▸ **Try it**
Please filter the listing for the string "insufficient" and copy each matching line.

▸ **Supplied material**
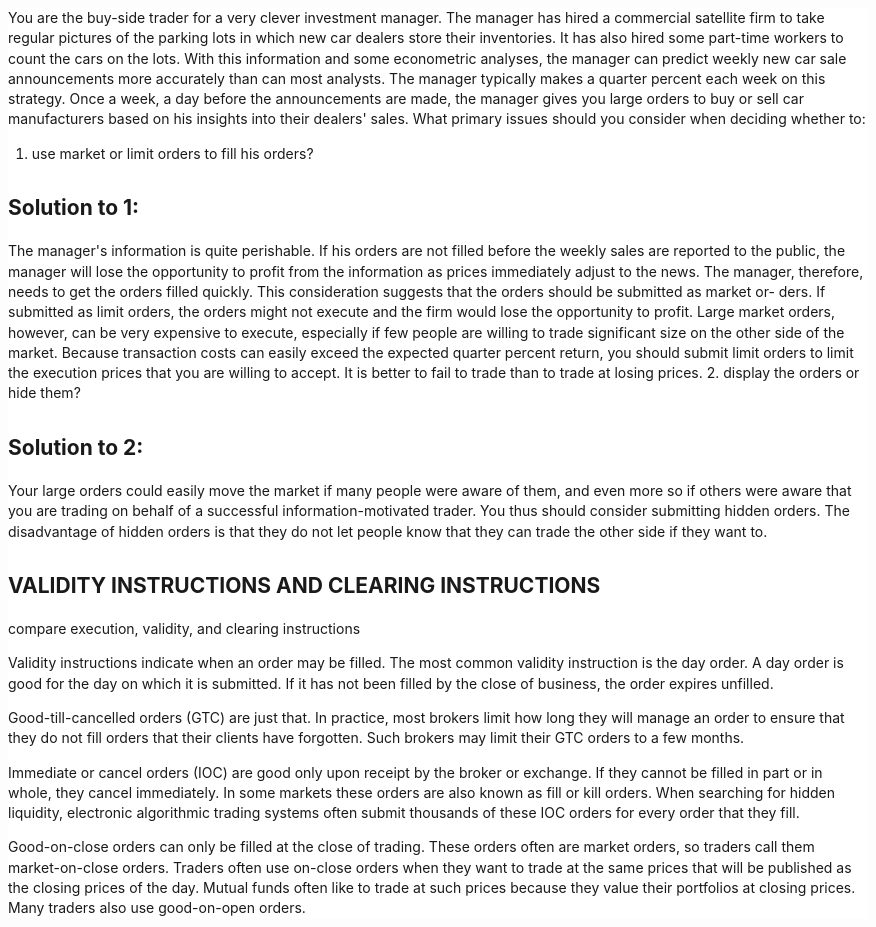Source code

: You are the buy-side trader for a very clever investment manager. The manager has hired a commercial satellite firm to take regular pictures of the parking lots in which new car dealers store their inventories. It has also hired some part-time workers to count the cars on the lots. With this information and some econometric analyses, the manager can predict weekly new car sale announcements more accurately than can most analysts. The manager typically makes a quarter percent each week on this strategy. Once a week, a day before the announcements are made, the manager gives you large orders to buy or sell car manufacturers based on his insights into their dealers' sales. What primary issues should you consider when deciding whether to:

1. use market or limit orders to fill his orders?

## Solution to 1:

The manager's information is quite perishable. If his orders are not filled before the weekly sales are reported to the public, the manager will lose the opportunity to profit from the information as prices immediately adjust to the news. The manager, therefore, needs to get the orders filled quickly. This consideration suggests that the orders should be submitted as market or-
ders. If submitted as limit orders, the orders might not execute and the firm would lose the opportunity to profit.
Large market orders, however, can be very expensive to execute, especially if few people are willing to trade significant size on the other side of the market. Because transaction costs can easily exceed the expected quarter percent return, you should submit limit orders to limit the execution prices that you are willing to accept. It is better to fail to trade than to trade at losing prices.
2. display the orders or hide them?

## Solution to 2:

Your large orders could easily move the market if many people were aware of them, and even more so if others were aware that you are trading on behalf of a successful information-motivated trader. You thus should consider submitting hidden orders. The disadvantage of hidden orders is that they do not let people know that they can trade the other side if they want to.

## VALIDITY INSTRUCTIONS AND CLEARING INSTRUCTIONS

compare execution, validity, and clearing instructions

Validity instructions indicate when an order may be filled. The most common validity instruction is the day order. A day order is good for the day on which it is submitted. If it has not been filled by the close of business, the order expires unfilled.

Good-till-cancelled orders (GTC) are just that. In practice, most brokers limit how long they will manage an order to ensure that they do not fill orders that their clients have forgotten. Such brokers may limit their GTC orders to a few months.

Immediate or cancel orders (IOC) are good only upon receipt by the broker or exchange. If they cannot be filled in part or in whole, they cancel immediately. In some markets these orders are also known as fill or kill orders. When searching for hidden liquidity, electronic algorithmic trading systems often submit thousands of these IOC orders for every order that they fill.

Good-on-close orders can only be filled at the close of trading. These orders often are market orders, so traders call them market-on-close orders. Traders often use on-close orders when they want to trade at the same prices that will be published as the closing prices of the day. Mutual funds often like to trade at such prices because they value their portfolios at closing prices. Many traders also use good-on-open orders.

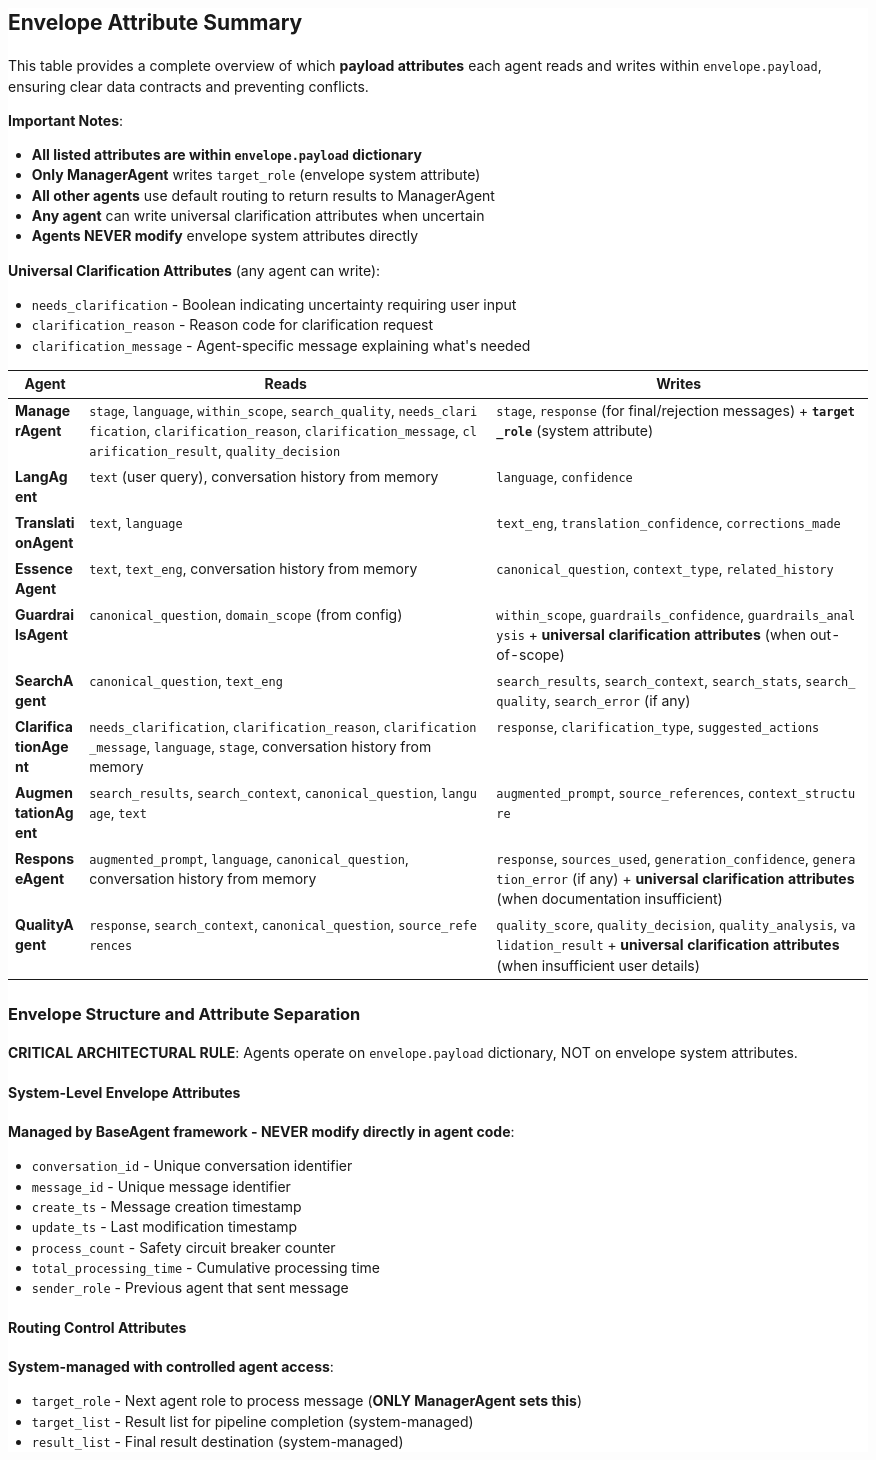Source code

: ## Envelope Attribute Summary

This table provides a complete overview of which **payload attributes** each agent reads and writes within `envelope.payload`, ensuring clear data contracts and preventing conflicts.

**Important Notes**:
- **All listed attributes are within `envelope.payload` dictionary**
- **Only ManagerAgent** writes `target_role` (envelope system attribute)
- **All other agents** use default routing to return results to ManagerAgent
- **Any agent** can write universal clarification attributes when uncertain
- **Agents NEVER modify** envelope system attributes directly

**Universal Clarification Attributes** (any agent can write):
- `needs_clarification` - Boolean indicating uncertainty requiring user input
- `clarification_reason` - Reason code for clarification request
- `clarification_message` - Agent-specific message explaining what's needed

| Agent | Reads | Writes |
|-------|-------|--------|
| **ManagerAgent** | `stage`, `language`, `within_scope`, `search_quality`, `needs_clarification`, `clarification_reason`, `clarification_message`, `clarification_result`, `quality_decision` | `stage`, `response` (for final/rejection messages) + **`target_role`** (system attribute) |
| **LangAgent** | `text` (user query), conversation history from memory | `language`, `confidence` |
| **TranslationAgent** | `text`, `language` | `text_eng`, `translation_confidence`, `corrections_made` |
| **EssenceAgent** | `text`, `text_eng`, conversation history from memory | `canonical_question`, `context_type`, `related_history` |
| **GuardrailsAgent** | `canonical_question`, `domain_scope` (from config) | `within_scope`, `guardrails_confidence`, `guardrails_analysis` + **universal clarification attributes** (when out-of-scope) |
| **SearchAgent** | `canonical_question`, `text_eng` | `search_results`, `search_context`, `search_stats`, `search_quality`, `search_error` (if any) |
| **ClarificationAgent** | `needs_clarification`, `clarification_reason`, `clarification_message`, `language`, `stage`, conversation history from memory | `response`, `clarification_type`, `suggested_actions` |
| **AugmentationAgent** | `search_results`, `search_context`, `canonical_question`, `language`, `text` | `augmented_prompt`, `source_references`, `context_structure` |
| **ResponseAgent** | `augmented_prompt`, `language`, `canonical_question`, conversation history from memory | `response`, `sources_used`, `generation_confidence`, `generation_error` (if any) + **universal clarification attributes** (when documentation insufficient) |
| **QualityAgent** | `response`, `search_context`, `canonical_question`, `source_references` | `quality_score`, `quality_decision`, `quality_analysis`, `validation_result` + **universal clarification attributes** (when insufficient user details) |

### Envelope Structure and Attribute Separation

**CRITICAL ARCHITECTURAL RULE**: Agents operate on `envelope.payload` dictionary, NOT on envelope system attributes.

#### System-Level Envelope Attributes
**Managed by BaseAgent framework - NEVER modify directly in agent code**:
- `conversation_id` - Unique conversation identifier
- `message_id` - Unique message identifier  
- `create_ts` - Message creation timestamp
- `update_ts` - Last modification timestamp
- `process_count` - Safety circuit breaker counter
- `total_processing_time` - Cumulative processing time
- `sender_role` - Previous agent that sent message

#### Routing Control Attributes
**System-managed with controlled agent access**:
- `target_role` - Next agent role to process message (**ONLY ManagerAgent sets this**)
- `target_list` - Result list for pipeline completion (system-managed)
- `result_list` - Final result destination (system-managed)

▸ **Answer for this exercise**
| **ResponseAgent** | `augmented_prompt`, `language`, `canonical_question`, conversation history from memory | `response`, `sources_used`, `generation_confidence`, `generation_error` (if any) + **universal clarification attributes** (when documentation insufficient) |
| **QualityAgent** | `response`, `search_context`, `canonical_question`, `source_references` | `quality_score`, `quality_decision`, `quality_analysis`, `validation_result` + **universal clarification attributes** (when insufficient user details) |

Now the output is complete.